§ Ausgewählter Auszug:
***

Casio F-91 W: Zeitloser Klassiker seit mehr als 30 Jahren
Ich musste mir das mal genauer anschauen. Sie trug ja schon immer seit unsrer ersten Begegnung Armbanduhren. Besonders viel Aufmerksamkeit schenkte ich daher Ihrer Casio F-91 W nie. Die 38,20 mm x 33,20 mm x 8,50 mm große Resin-Quarzuhr in schwarzer Optik wirkt schließlich auf den ersten Blick nicht besonders edel. Böse Zungen behaupten sogar, in dieser schlichten Aufmachung könnte die 21 g schwere Uhr auch aus jedem Kaugummiautomaten stammen.
Für einen echten Hingucker reicht auch das gewöhnliche Resin-Armband mit der Dornschließe nicht aus.
Auf den ersten Blick wirkt das gesamte Modell so, als wäre die Armbanduhr simpler Industriestandard ohne besondere Highlights. Umso erstaunlicher, dass die Casio F-91 W zu den meistverkauftesten Armbanduhren der Welt gehört.
Verkaufsschlager ganze ohne Werbekampagne
Was macht diese Armbanduhr bei den Verbrauchern nur so beliebt? Die Antwort ist verblüffend simpel: Die Uhr erfüllt einfach in allen Lebenslagen ihren Zweck. Die digitale Uhrzeitanzeige läuft und läuft und läuft…
Der japanische Hersteller hat dieses Modell auf einige wenige Funktionen beschränkt und diese in seiner Bedienweise benutzerfreundlich gestaltet.

***

§ Anforderung a: Wiederholen Sie den Text über die Casio F-91 W vollständig und wortgetreu.

§ Bereitgestellte Daten:
***

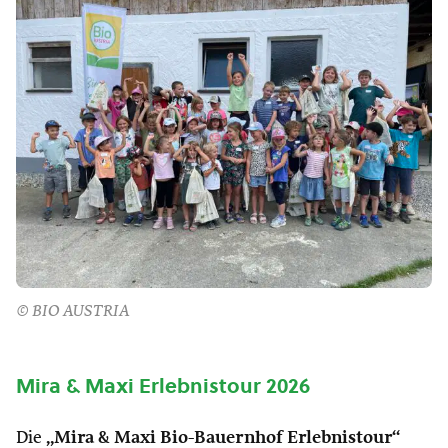
© BIO AUSTRIA
Mira & Maxi Erlebnistour 2026
Die
„Mira & Maxi Bio-Bauernhof Erlebnistour“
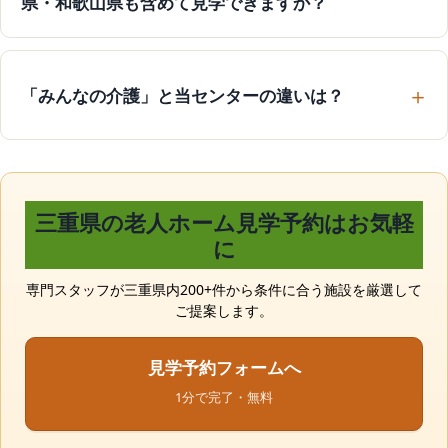
県・和歌山県も含めて見学できますか？
「みんなの介護」と当センターの違いは？
三重県の老人ホーム見学予約はお気軽
に
専門スタッフが三重県内200+件から条件に合う施設を厳選して
ご提案します。
見学予約フォームへ
1分で完了・無料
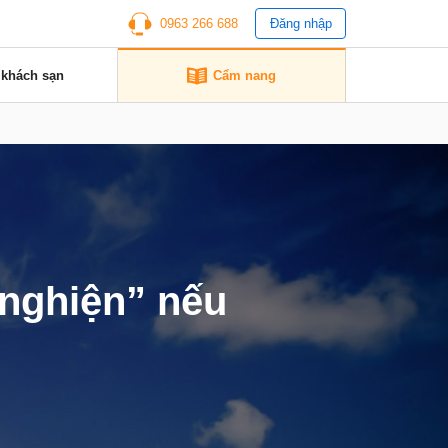
0963 266 688
Đăng nhập
 khách sạn
Cẩm nang
 nghiện” nếu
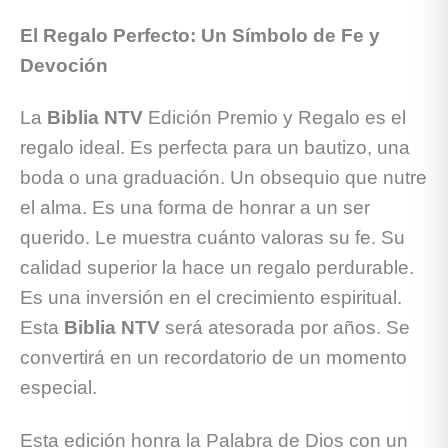
El Regalo Perfecto: Un Símbolo de Fe y
Devoción
La
Biblia NTV
Edición Premio y Regalo es el
regalo ideal. Es perfecta para un bautizo, una
boda o una graduación. Un obsequio que nutre
el alma. Es una forma de honrar a un ser
querido. Le muestra cuánto valoras su fe. Su
calidad superior la hace un regalo perdurable.
Es una inversión en el crecimiento espiritual.
Esta
Biblia NTV
será atesorada por años. Se
convertirá en un recordatorio de un momento
especial.
Esta edición honra la Palabra de Dios con un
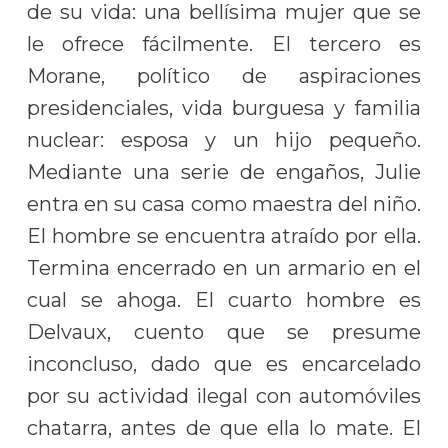
de su vida: una bellísima mujer que se
le ofrece fácilmente. El tercero es
Morane, político de aspiraciones
presidenciales, vida burguesa y familia
nuclear: esposa y un hijo pequeño.
Mediante una serie de engaños, Julie
entra en su casa como maestra del niño.
El hombre se encuentra atraído por ella.
Termina encerrado en un armario en el
cual se ahoga. El cuarto hombre es
Delvaux, cuento que se presume
inconcluso, dado que es encarcelado
por su actividad ilegal con automóviles
chatarra, antes de que ella lo mate. El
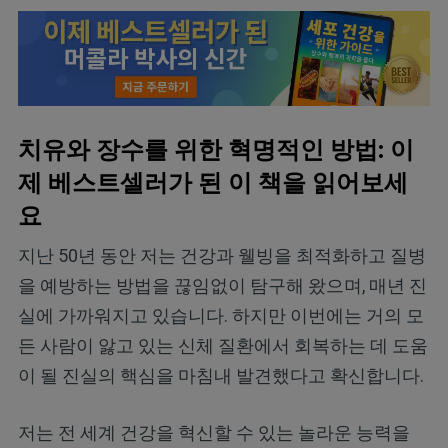
치유와 장수를 위한 혁명적인 방법: 이
제 베스트셀러가 된 이 책을 읽어보세
요
지난 50년 동안 저는 건강과 웰빙을 최적화하고 질병
을 예방하는 방법을 끊임없이 탐구해 왔으며, 매년 진
실에 가까워지고 있습니다. 하지만 이번에는 거의 모
든 사람이 앓고 있는 신체 질환에서 회복하는 데 도움
이 될 진실의 핵심을 마침내 발견했다고 확신합니다.
저는 전 세계 건강을 혁신할 수 있는 놀라운 능력을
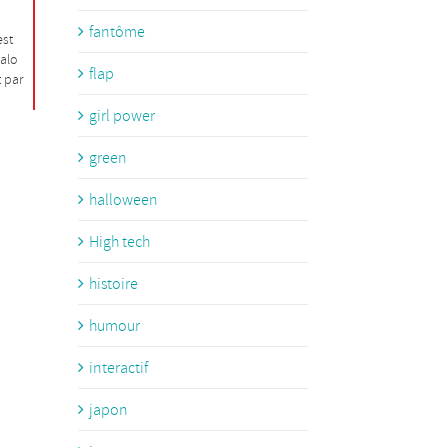
fantôme
est
alo
flap
t par
girl power
green
halloween
High tech
histoire
humour
interactif
japon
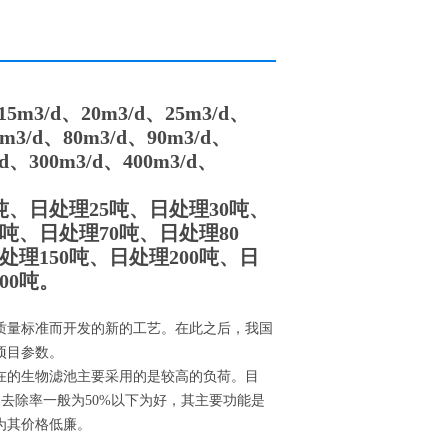
3/d、20m3/d、25m3/d、
0m3/d、80m3/d、90m3/d、
/d、300m3/d、400m3/d、
吨、日处理25吨、日处理30吨、
0吨、日处理70吨、日处理80
处理150吨、日处理200吨、日
00吨。
质量标准而开发的新的工艺。在此之后，我国
项目参数。
在的生物滤池主要采用的是较高的负荷。目
去除率一般为50%以下为好，其主要功能是
为其价格低廉。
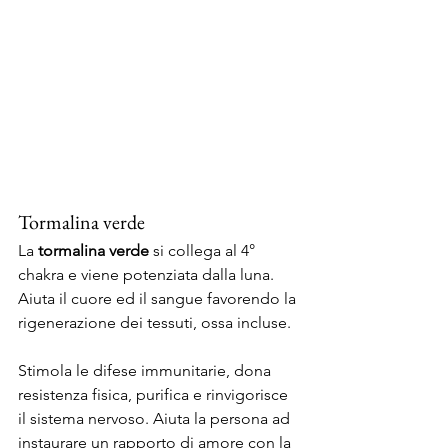
Tormalina verde
La 
tormalina verde
 si collega al 4° 
chakra e viene potenziata dalla luna. 
Aiuta il cuore ed il sangue favorendo la 
rigenerazione dei tessuti, ossa incluse. 
Stimola le difese immunitarie, dona 
resistenza fisica, purifica e rinvigorisce 
il sistema nervoso. Aiuta la persona ad 
instaurare un rapporto di amore con la 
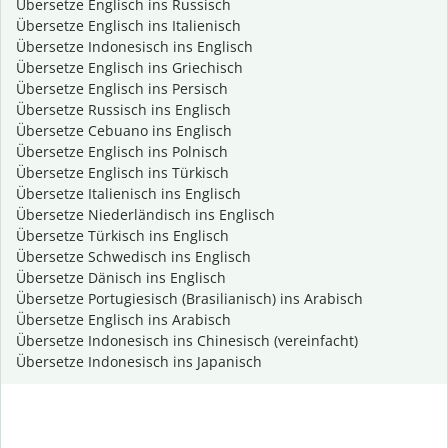
Übersetze Englisch ins Russisch
Übersetze Englisch ins Italienisch
Übersetze Indonesisch ins Englisch
Übersetze Englisch ins Griechisch
Übersetze Englisch ins Persisch
Übersetze Russisch ins Englisch
Übersetze Cebuano ins Englisch
Übersetze Englisch ins Polnisch
Übersetze Englisch ins Türkisch
Übersetze Italienisch ins Englisch
Übersetze Niederländisch ins Englisch
Übersetze Türkisch ins Englisch
Übersetze Schwedisch ins Englisch
Übersetze Dänisch ins Englisch
Übersetze Portugiesisch (Brasilianisch) ins Arabisch
Übersetze Englisch ins Arabisch
Übersetze Indonesisch ins Chinesisch (vereinfacht)
Übersetze Indonesisch ins Japanisch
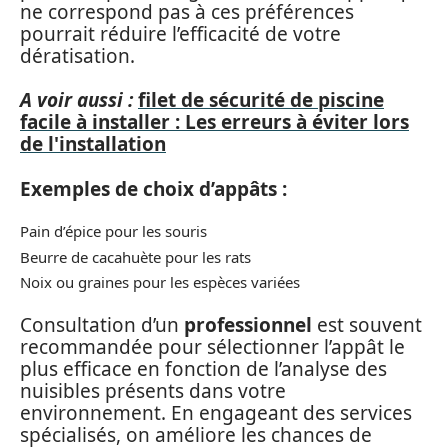
ne correspond pas à ces préférences
pourrait réduire l’efficacité de votre
dératisation.
A voir aussi :
filet de sécurité de piscine
facile à installer : Les erreurs à éviter lors
de l'installation
Exemples de choix d’appâts :
Pain d’épice pour les souris
Beurre de cacahuète pour les rats
Noix ou graines pour les espèces variées
Consultation d’un
professionnel
est souvent
recommandée pour sélectionner l’appât le
plus efficace en fonction de l’analyse des
nuisibles présents dans votre
environnement. En engageant des services
spécialisés, on améliore les chances de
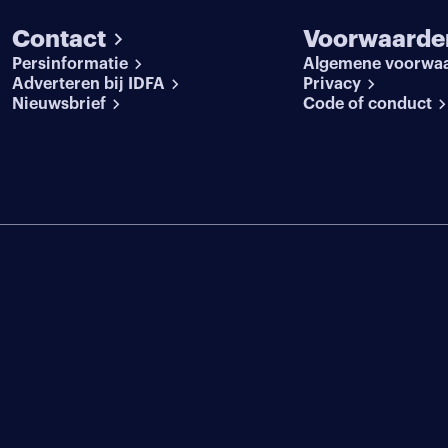
Contact
Voorwaarde
Persinformatie
Algemene voorwa
Adverteren bij IDFA
Privacy
Nieuwsbrief
Code of conduct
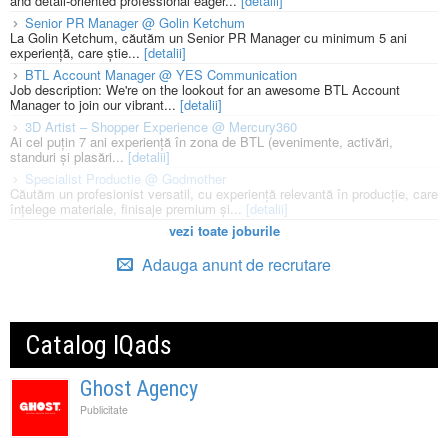
and detail-oriented professional eager...
[detalii]
Senior PR Manager @ Golin Ketchum
La Golin Ketchum, căutăm un Senior PR Manager cu minimum 5 ani
experiență, care știe...
[detalii]
BTL Account Manager @ YES Communication
Job description: We're on the lookout for an awesome BTL Account
Manager to join our vibrant...
[detalii]
3D Artist – Shopper Experience @ Mercury360
Ai cel puțin 7 ani experiență în zona de BTL (evenimente, activări,
standuri și plasări...
[detalii]
Specialist Productie @ Godmother
Căutăm un profesionist versatil, cu experiență relevantă în producție, care
înțelege materiale, finisaje premium și...
[detalii]
vezi toate joburile
Adauga anunt de recrutare
Catalog IQads
Ghost Agency
Publicitate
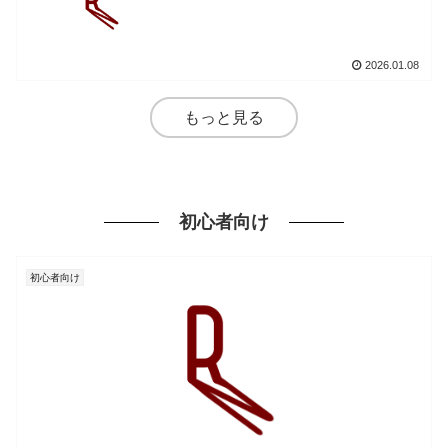
2026.01.08
もっと見る
初心者向け
初心者向け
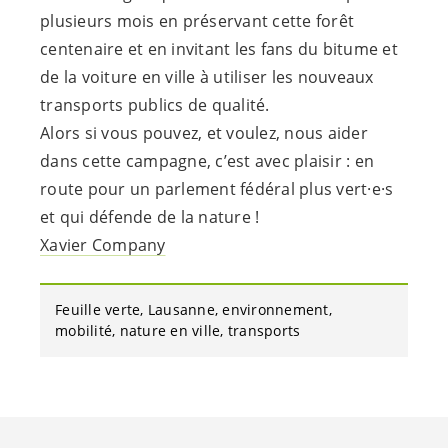
plusieurs mois en préservant cette forêt
centenaire et en invitant les fans du bitume et
de la voiture en ville à utiliser les nouveaux
transports publics de qualité.
Alors si vous pouvez, et voulez, nous aider
dans cette campagne, c’est avec plaisir : en
route pour un parlement fédéral plus
vert·e·s
et qui défende de la nature !
Xavier Company
Feuille verte
Lausanne
environnement
mobilité
nature en ville
transports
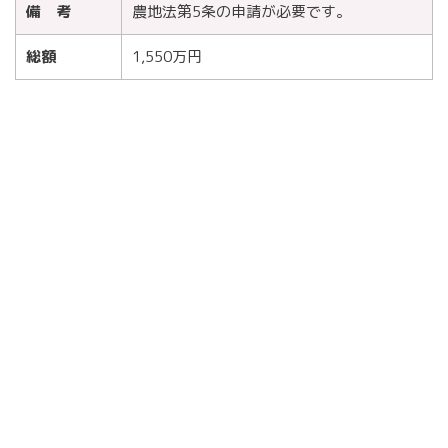
備 考
農地法第5条の申請が必要です。
総額
1,550万円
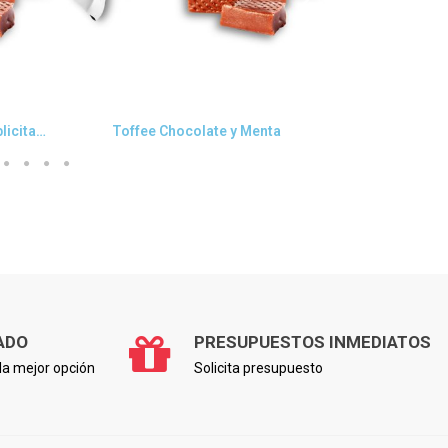
Vista rápida
V
Toffee Chocolate caramelos publicitarios
Toffee Chocolate y Menta
Toffee Re
ADO
PRESUPUESTOS INMEDIATOS
a mejor opción
Solicita presupuesto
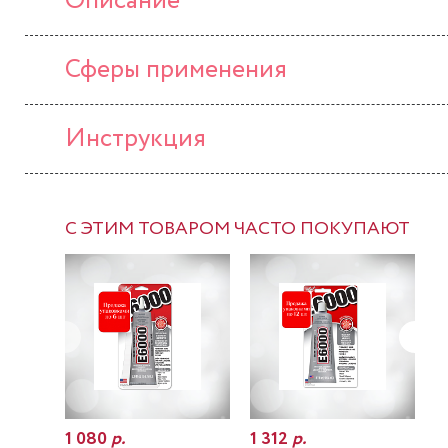
Описание
Сферы применения
Инструкция
С ЭТИМ ТОВАРОМ ЧАСТО ПОКУПАЮТ
1 080
р.
1 312
р.
7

***

§ Anforderung b: Geben Sie aus der Auflistung den Abschnitt von der Zeile mit „Vista rápida“ bis zum Ende der Auflistung unverändert wieder, beide Enden eingeschlossen. Lassen Sie die Bilder in Ihrer Antwort weg.

§ Antwort zur Aufgabe a:
Casio F-91 W: Zeitloser Klassiker seit mehr als 30 Jahren
Ich musste mir das mal genauer anschauen. Sie trug ja schon immer seit unsrer ersten Begegnung Armbanduhren. Besonders viel Aufmerksamkeit schenkte ich daher Ihrer Casio F-91 W nie. Die 38,20 mm x 33,20 mm x 8,50 mm große Resin-Quarzuhr in schwarzer Optik wirkt schließlich auf den ersten Blick nicht besonders edel. Böse Zungen behaupten sogar, in dieser schlichten Aufmachung könnte die 21 g schwere Uhr auch aus jedem Kaugummiautomaten stammen.
Für einen echten Hingucker reicht auch das gewöhnliche Resin-Armband mit der Dornschließe nicht aus.
Auf den ersten Blick wirkt das gesamte Modell so, als wäre die Armbanduhr simpler Industriestandard ohne besondere Highlights. Umso erstaunlicher, dass die Casio F-91 W zu den meistverkauftesten Armbanduhren der Welt gehört.
Verkaufsschlager ganze ohne Werbekampagne
Was macht diese Armbanduhr bei den Verbrauchern nur so beliebt? Die Antwort ist verblüffend simpel: Die Uhr erfüllt einfach in allen Lebenslagen ihren Zweck. Die digitale Uhrzeitanzeige läuft und läuft und läuft…
Der japanische Hersteller hat dieses Modell auf einige wenige Funktionen beschränkt und diese in seiner Bedienweise benutzerfreundlich gestaltet.

§ Antwort zur Aufgabe b:
Vista rápida
V
Toffee Chocolate caramelos publicitarios
Toffee Chocolate y Menta
Toffee Re
ADO
PRESUPUESTOS INMEDIATOS
a mejor opción
Solicita presupuesto
Описание
Сферы применения
Инструкция
С ЭТИМ ТОВАРОМ ЧАСТО ПОКУПАЮТ
1 080
р.
1 312
р.
7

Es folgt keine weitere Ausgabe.